Notes on the Bible, by Albert Barnes, , at sacred-texts.com
See the introduction to the Book of Judges. The only point of contact with the preceding history of Samson is, that we are still concerned with the tribe of Dan. See Jdg 18:1-2, note. Josephus combines in one narrative what we read here and in Jdg 1:34, and places it, with the story in Judg. 18-21, immediately after the death of Joshua.
Thou cursedst - or, "adjuredst me by God." Compare Mat 26:63; Lev 5:1.

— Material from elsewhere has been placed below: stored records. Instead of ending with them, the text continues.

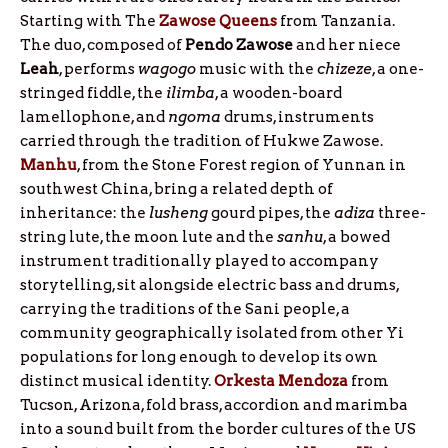
Starting with The
Zawose
Queens
from Tanzania.
The duo, composed of
Pendo
Zawose
and her niece
Leah
, performs
wagogo
music with the
chizeze
, a one-
stringed fiddle, the
ilimba
, a wooden-board
lamellophone, and
ngoma
drums, instruments
carried through the tradition of Hukwe Zawose.
Manhu
, from the Stone Forest region of Yunnan in
southwest China, bring a related depth of
inheritance: the
lusheng
gourd pipes, the
adiza
three-
string lute, the moon lute and the
sanhu
, a bowed
instrument traditionally played to accompany
storytelling, sit alongside electric bass and drums,
carrying the traditions of the Sani people, a
community geographically isolated from other Yi
populations for long enough to develop its own
distinct musical identity.
Orkesta
Mendoza
from
Tucson, Arizona, fold brass, accordion and marimba
into a sound built from the border cultures of the US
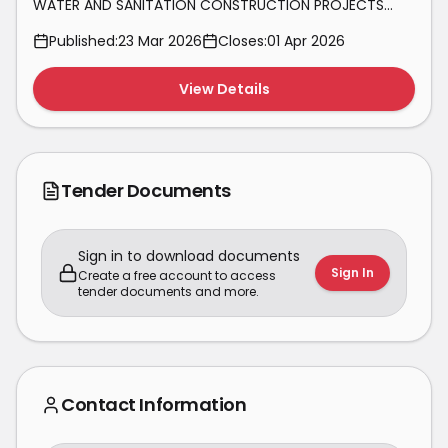
WATER AND SANITATION CONSTRUCTION PROJECTS
WITHIN NEWCASTLE ON AS AND WHEN REQUIRED BASIS
Published:
23 Mar 2026
Closes:
01 Apr 2026
FOR A PERIOD OF 3 YEARS
View Details
Tender Documents
Sign in to download documents
Sign In
Create a free account to access
tender documents and more.
Contact Information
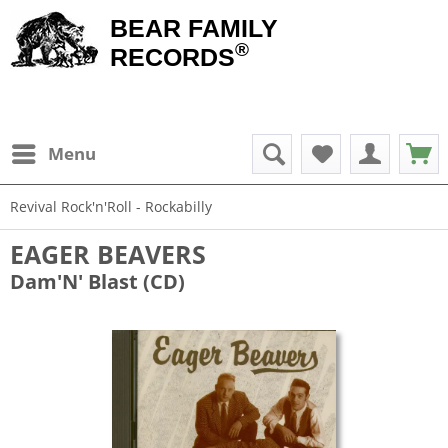
BEAR FAMILY
®
RECORDS
Menu
Revival Rock'n'Roll - Rockabilly
EAGER BEAVERS
Dam'N' Blast (CD)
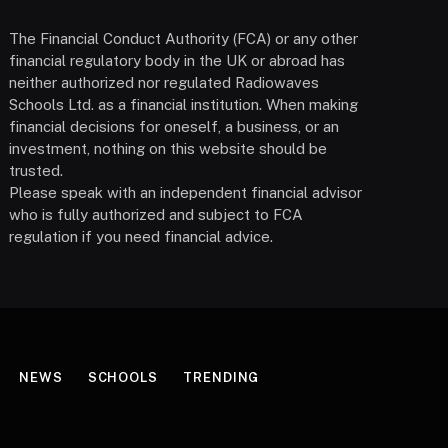
The Financial Conduct Authority (FCA) or any other
financial regulatory body in the UK or abroad has
neither authorized nor regulated Radiowaves
Schools Ltd. as a financial institution. When making
financial decisions for oneself, a business, or an
investment, nothing on this website should be
trusted.
Please speak with an independent financial advisor
who is fully authorized and subject to FCA
regulation if you need financial advice.
NEWS
SCHOOLS
TRENDING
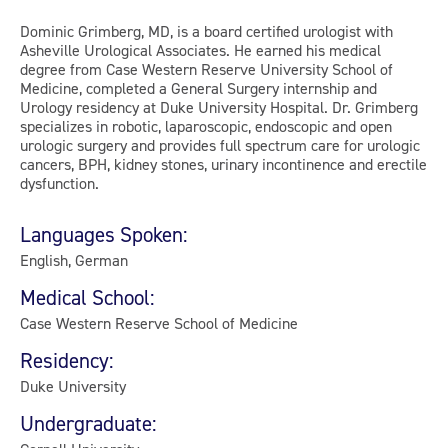
Dominic Grimberg, MD, is a board certified urologist with
Asheville Urological Associates. He earned his medical
degree from Case Western Reserve University School of
Medicine, completed a General Surgery internship and
Urology residency at Duke University Hospital. Dr. Grimberg
specializes in robotic, laparoscopic, endoscopic and open
urologic surgery and provides full spectrum care for urologic
cancers, BPH, kidney stones, urinary incontinence and erectile
dysfunction.
Languages Spoken:
English, German
Medical School:
Case Western Reserve School of Medicine
Residency:
Duke University
Undergraduate:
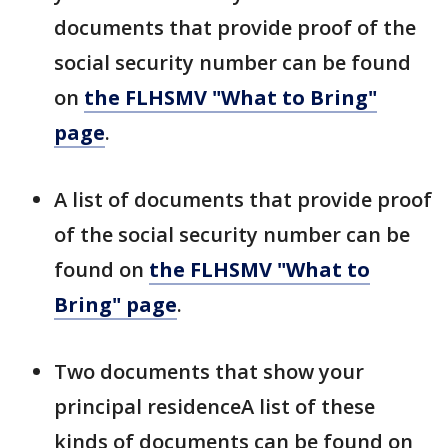
documents that provide proof of the
social security number can be found
on
the FLHSMV "What to Bring"
page
.
A list of documents that provide proof
of the social security number can be
found on
the FLHSMV "What to
Bring" page
.
Two documents that show your
principal residenceA list of these
kinds of documents can be found on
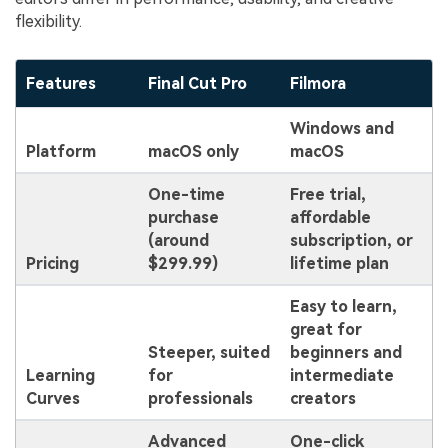
flexibility.
Features
Final Cut Pro
Filmora
Windows and
Platform
macOS only
macOS
One-time
Free trial,
purchase
affordable
(around
subscription, or
Pricing
$299.99)
lifetime plan
Easy to learn,
great for
Steeper, suited
beginners and
Learning
for
intermediate
Curves
professionals
creators
Advanced
One-click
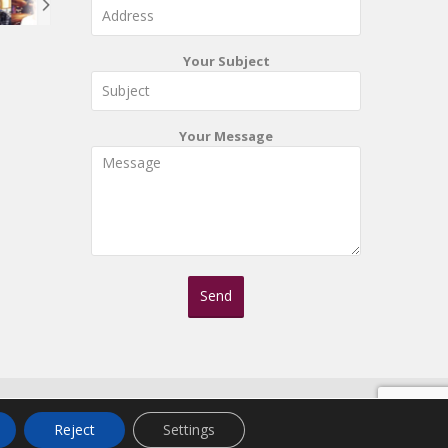
Your Subject
Your Message
Reject
Settings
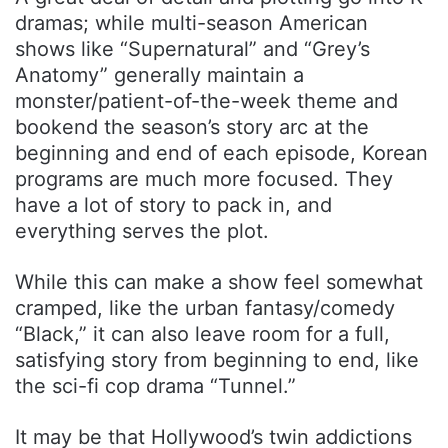
dramas; while multi-season American
shows like “Supernatural” and “Grey’s
Anatomy” generally maintain a
monster/patient-of-the-week theme and
bookend the season’s story arc at the
beginning and end of each episode, Korean
programs are much more focused. They
have a lot of story to pack in, and
everything serves the plot.
While this can make a show feel somewhat
cramped, like the urban fantasy/comedy
“Black,” it can also leave room for a full,
satisfying story from beginning to end, like
the sci-fi cop drama “Tunnel.”
It may be that Hollywood’s twin addictions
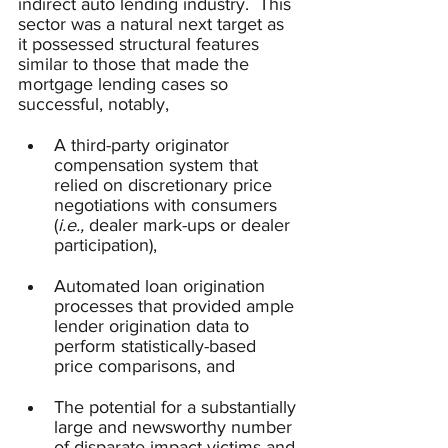
indirect auto lending industry.  This 
sector was a natural next target as 
it possessed structural features 
similar to those that made the 
mortgage lending cases so 
successful, notably, 
A third-party originator 
compensation system that 
relied on discretionary price 
negotiations with consumers 
(
i.e.,
 dealer mark-ups or dealer 
participation), 
Automated loan origination 
processes that provided ample 
lender origination data to 
perform statistically-based 
price comparisons, and
The potential for a substantially 
large and newsworthy number 
of disparate impact victims and 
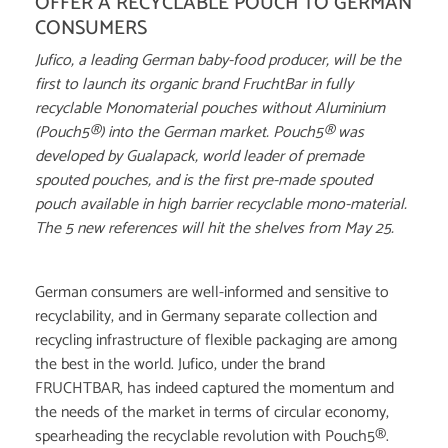
OFFER A RECYCLABLE POUCH TO GERMAN
CONSUMERS
Jufico, a leading German baby-food producer, will be the
first to launch its organic brand FruchtBar in fully
recyclable Monomaterial pouches without Aluminium
(Pouch5®) into the German market. Pouch5® was
developed by Gualapack, world leader of premade
spouted pouches, and is the first pre-made spouted
pouch available in high barrier recyclable mono-material.
The 5 new references will hit the shelves from May 25.
German consumers are well-informed and sensitive to
recyclability, and in Germany separate collection and
recycling infrastructure of flexible packaging are among
the best in the world. Jufico, under the brand
FRUCHTBAR, has indeed captured the momentum and
the needs of the market in terms of circular economy,
spearheading the recyclable revolution with Pouch5®.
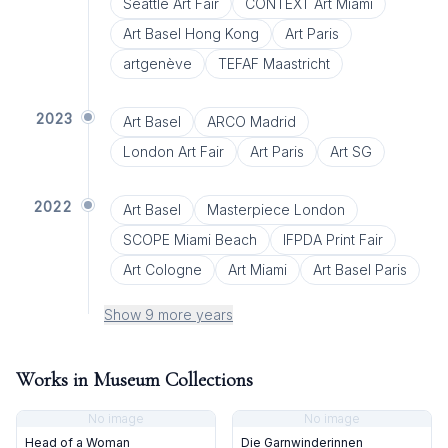
Seattle Art Fair
CONTEXT Art Miami
Art Basel Hong Kong
Art Paris
artgenève
TEFAF Maastricht
2023
Art Basel
ARCO Madrid
London Art Fair
Art Paris
Art SG
2022
Art Basel
Masterpiece London
SCOPE Miami Beach
IFPDA Print Fair
Art Cologne
Art Miami
Art Basel Paris
Show 9 more years
Works in Museum Collections
No image
No image
Head of a Woman
Die Garnwinderinnen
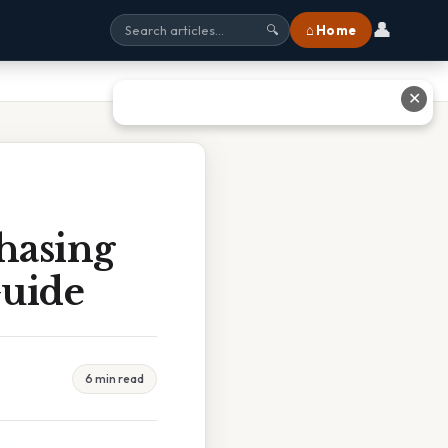
👤
⌂ Home
🔍
✕
hasing
Guide
6 min read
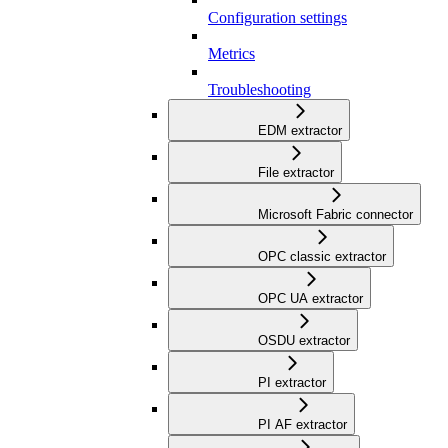
Configuration settings
Metrics
Troubleshooting
EDM extractor
File extractor
Microsoft Fabric connector
OPC classic extractor
OPC UA extractor
OSDU extractor
PI extractor
PI AF extractor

Such a superstitious and unlawful mode of worshipping Yahweh is quite of a piece with Jdg 8:27; Jdg 11:31; Kg1 12:28, etc. It argues but slight acquaintance with the Ten Commandments, which, from the ignorance of reading and writing, were probably not familiar to the Israelites in those unsettled times. The mother intimates that the consecration of the silver was for the benefit of her son and his house, not for her own selfish advantage: and that she adheres to her original design of consecrating this silver for her son's benefit.
See Jdg 8:27, note; Gen 31:19, note.
In those days ... - This phrase, indicating distinctly that the writer lived after the establishment of the kingly government in Israel, is unique to the author of these last five chapters.
The Hebrew words for "he sojourned there" are, שׁם גר gêr shām, which words are used Jdg 18:30 in the genealogy of this young Levite, whose name was "Jonathan, the son of Gershom" (גרשׁם gêreshôm). Hence, some read here, "the son of Gershom."
Jonathan's state without a home gives us vivid picture of what must have been the condition of many Levites.
Ten shekels - About 25 shillings to 26 shillings (see Exo 38:24).
This shows the ignorance as well as the superstition of the age (compare Kg2 18:22), and gives a picture of the lawlessness of the times. The incidental testimony to the Levitical priesthood is to be noted; but the idolatrous worship in the immediate neighborhood of Shiloh is passing strange.